# Problem to solve
How many lines in the entries below contain the word "total"? Reply with the number alone.

Stored data START

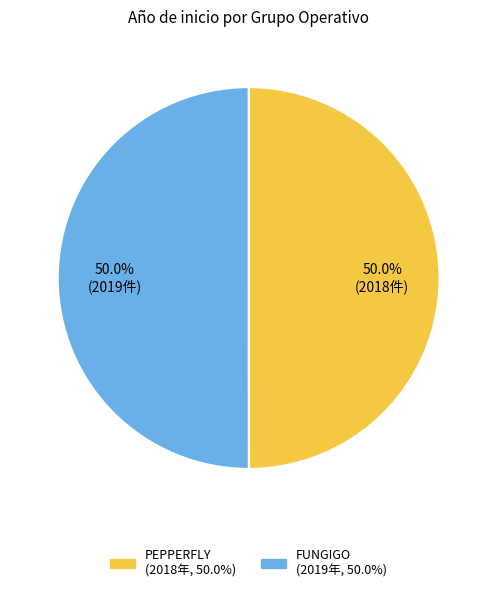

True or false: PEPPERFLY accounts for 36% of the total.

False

Stored data END
Stored data START

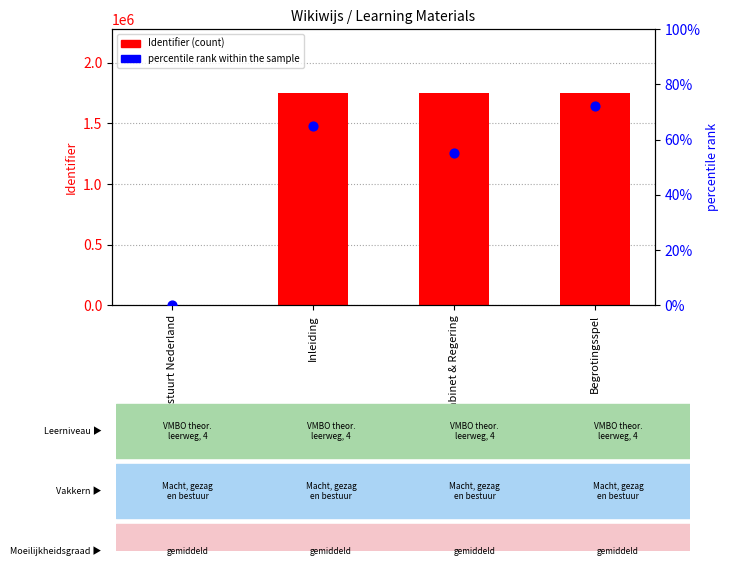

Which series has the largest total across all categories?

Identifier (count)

Stored data END
Stored data START

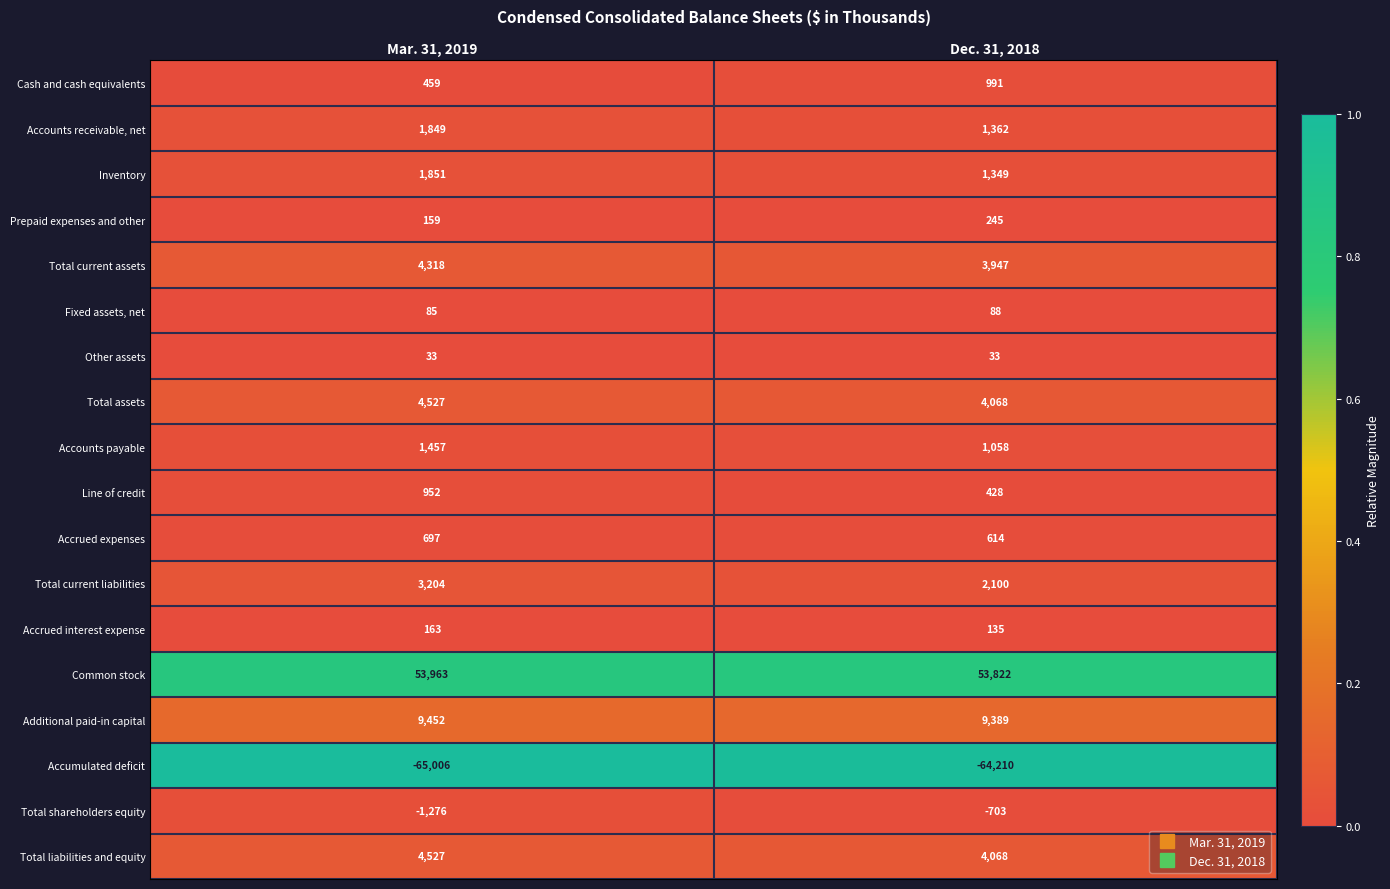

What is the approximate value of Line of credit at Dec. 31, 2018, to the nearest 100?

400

Stored data END

# Solution to the problem
2